More could be said, but this provides a context for natural woes.  Rather than being random side effects of the Fall, God uses these means to these ends.  In particular, He uses things like COVID-19 to draw the attention of men back to Himself in repentance, to break their stubborn will, to display His glory in overcoming such challenges, and to sanctify His people with whom He will commune forever.  Suffering under such hard providences will be difficult; it certainly will not be meaningless.

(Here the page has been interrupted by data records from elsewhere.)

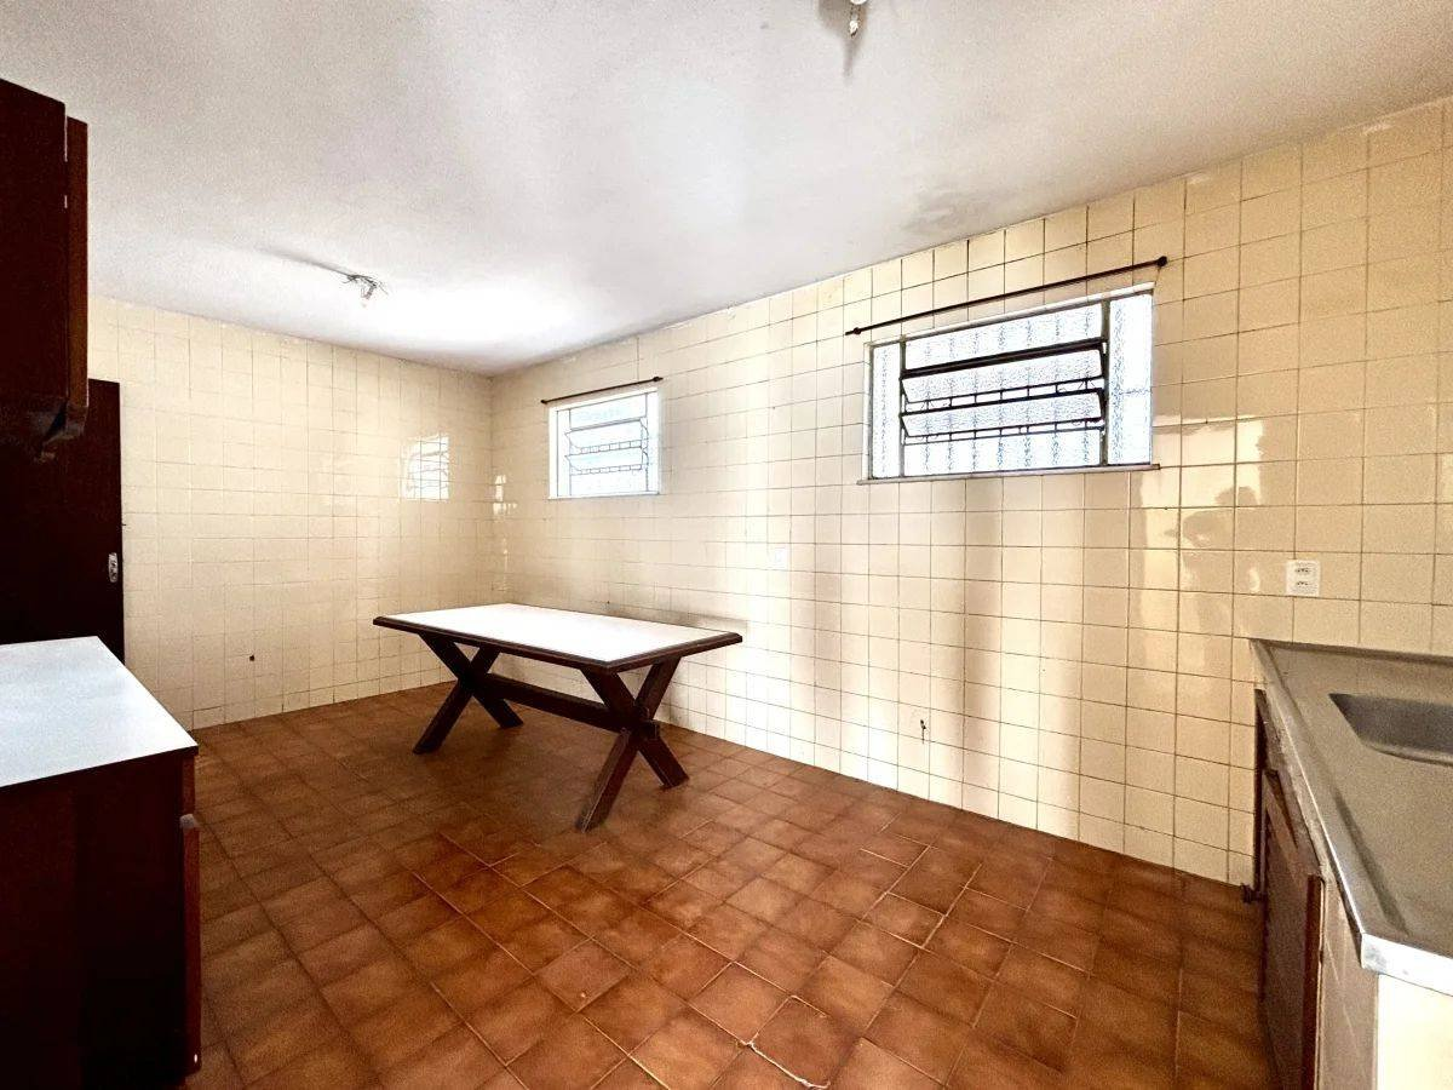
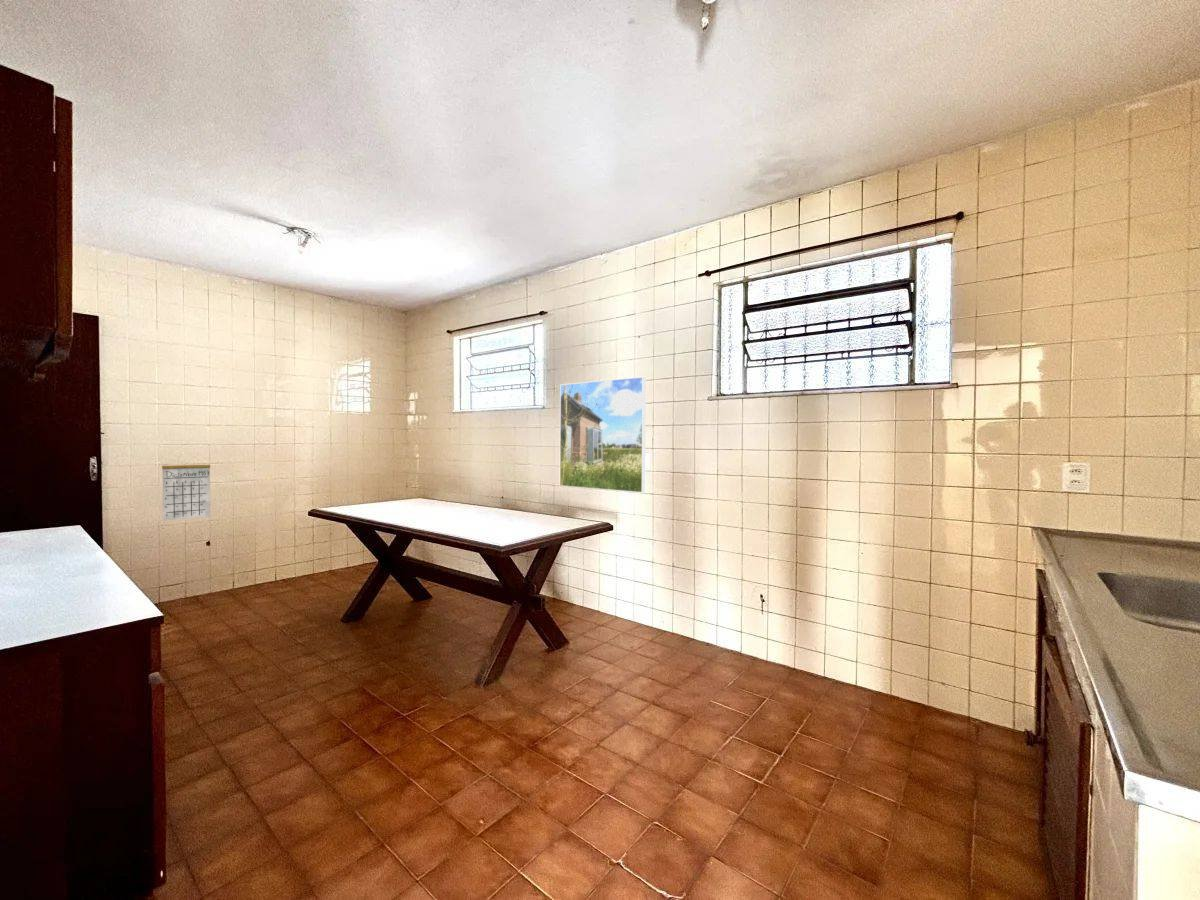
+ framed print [559,375,647,494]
+ calendar [161,455,211,522]
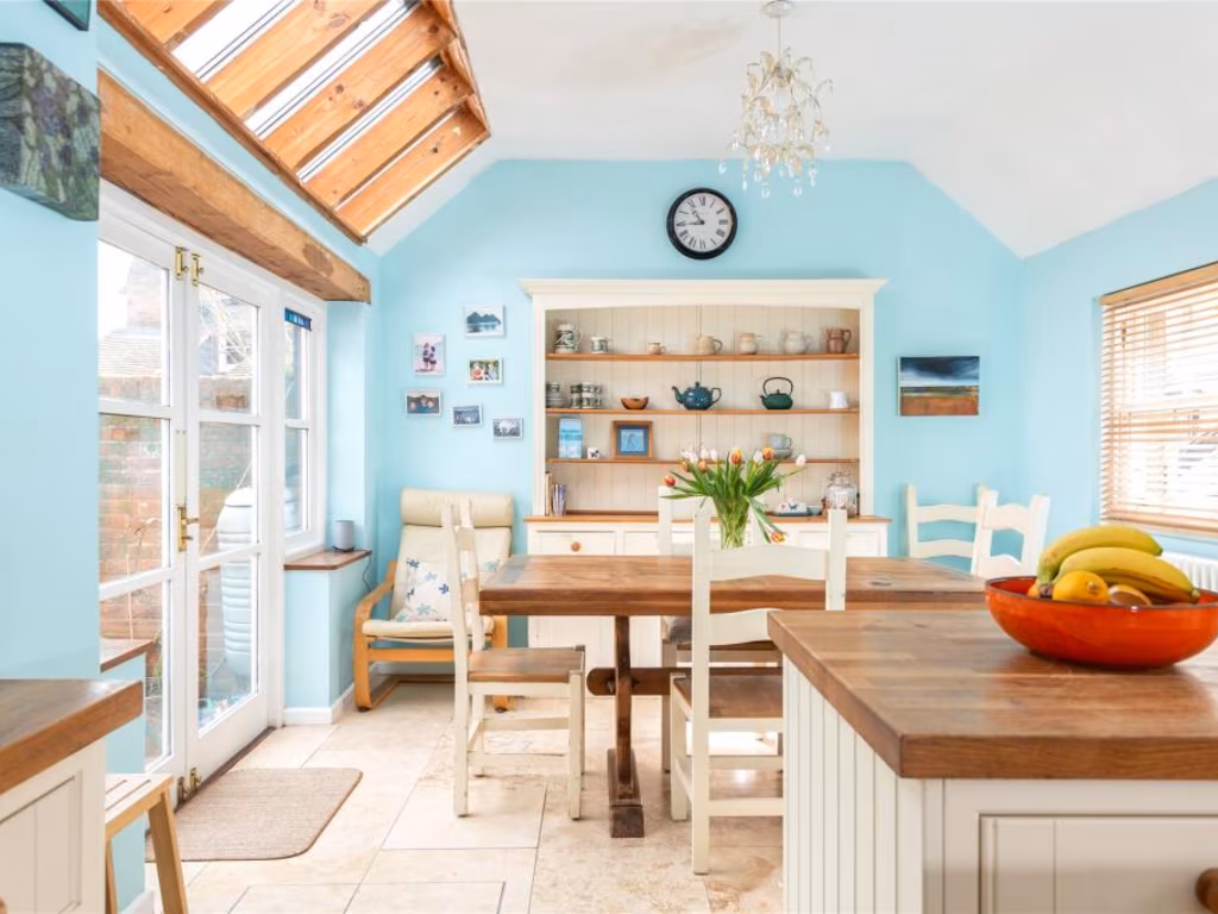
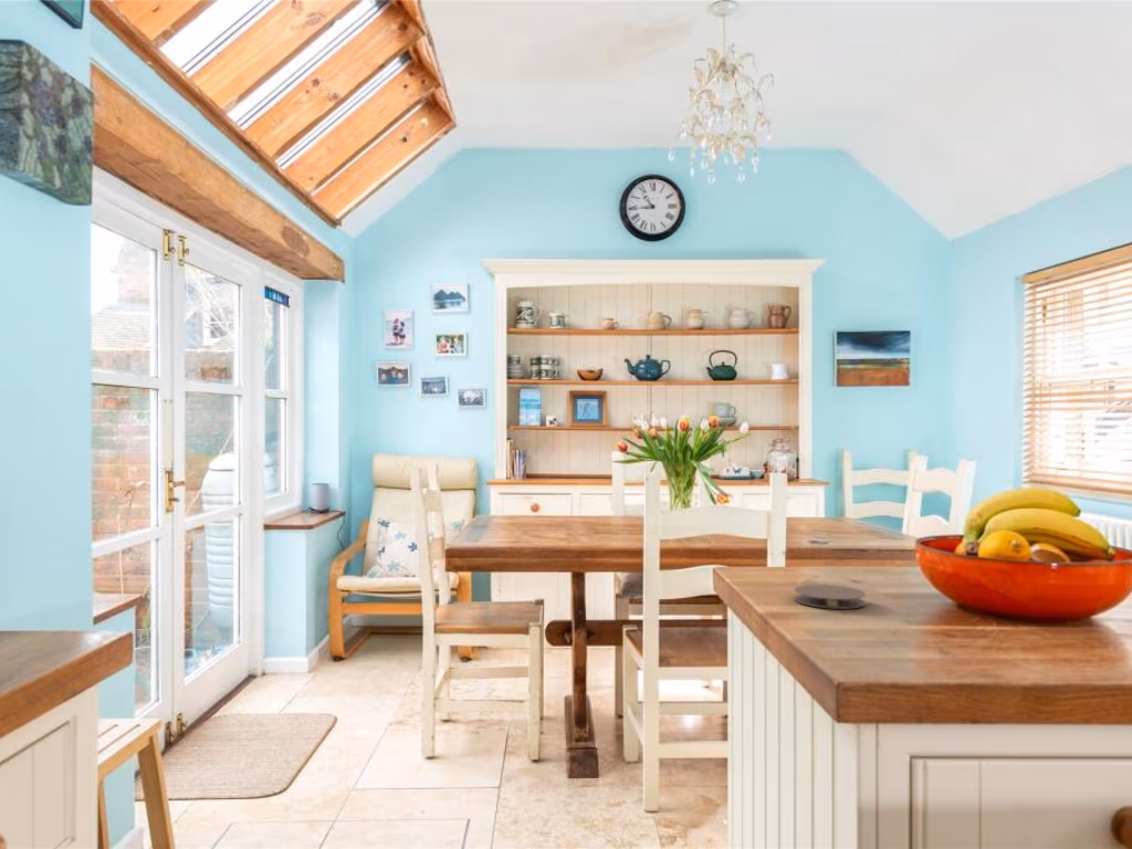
+ coaster [794,584,868,610]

That our suffering has meaning but only in God’s economy is the real crux of the issue.  I say this fully mindful of people I know who have suffered and even died from debilitating diseases and unexpected accidents over the years.  I think of one woman in college who while biking, lost control of her bicycle and when she hit the ground her heart stopped and she died.  I had another friend who while pregnant knew months before her due date that the baby she was carrying had a rare condition which ensured that the baby would not live more than a few hours after birth.  I think of another dear friend my own age, a dedicated serviceman, good athlete, and serious historian, who died of early onset Alzheimer’s.  There are still others who have suffered from cancer or other debilitating diseases.  There is nothing to suggest that they somehow merited their suffering.  Nor could I point them or others in the direction of a God who was so self-limited as to be effectively a bystander.  There is no hope or meaning in such a concept of God.

The idea of a truly sovereign God who has incorporated pain and suffering into His plan and has a purpose for such things is a hard thing to accept.  To accept it requires humility, since the God that stands behind all reality is One who does not fit into our neat little boxes.  Nevertheless, such a God is One who truly offers hope for the afflicted.  Meaning comes from purpose and purpose must be personal.  An impersonal, random universe cannot supply meaning, since there is no ultimate end towards which things are directed.  If you are not a Christian and you are reading this, then I would encourage you to seriously examine what the basis is for any meaning you are clinging to and whether that hope is sure and unchanging.  Is hope that we invent for ourselves really satisfying?  My sense is no, because for hope to be real it must transcend us.  In the Christian vision of reality, God has purposes for our suffering that transcend our personal safety, comfort, or pleasure.  And if there is meaning in our suffering, then there is also meaning in what we have to live for.

For a printable version of this essay, click here.


[1] C. S. Lewis, “Divine Omnipotence” in The Problem of Pain (New York: Simon and Schuster, 1996), 23-32.  This is as close as Lewis gets to the topic of natural woe.  Even in Lewis’s Mere Christianity, his focus is on explaining moral evil, not natural woe.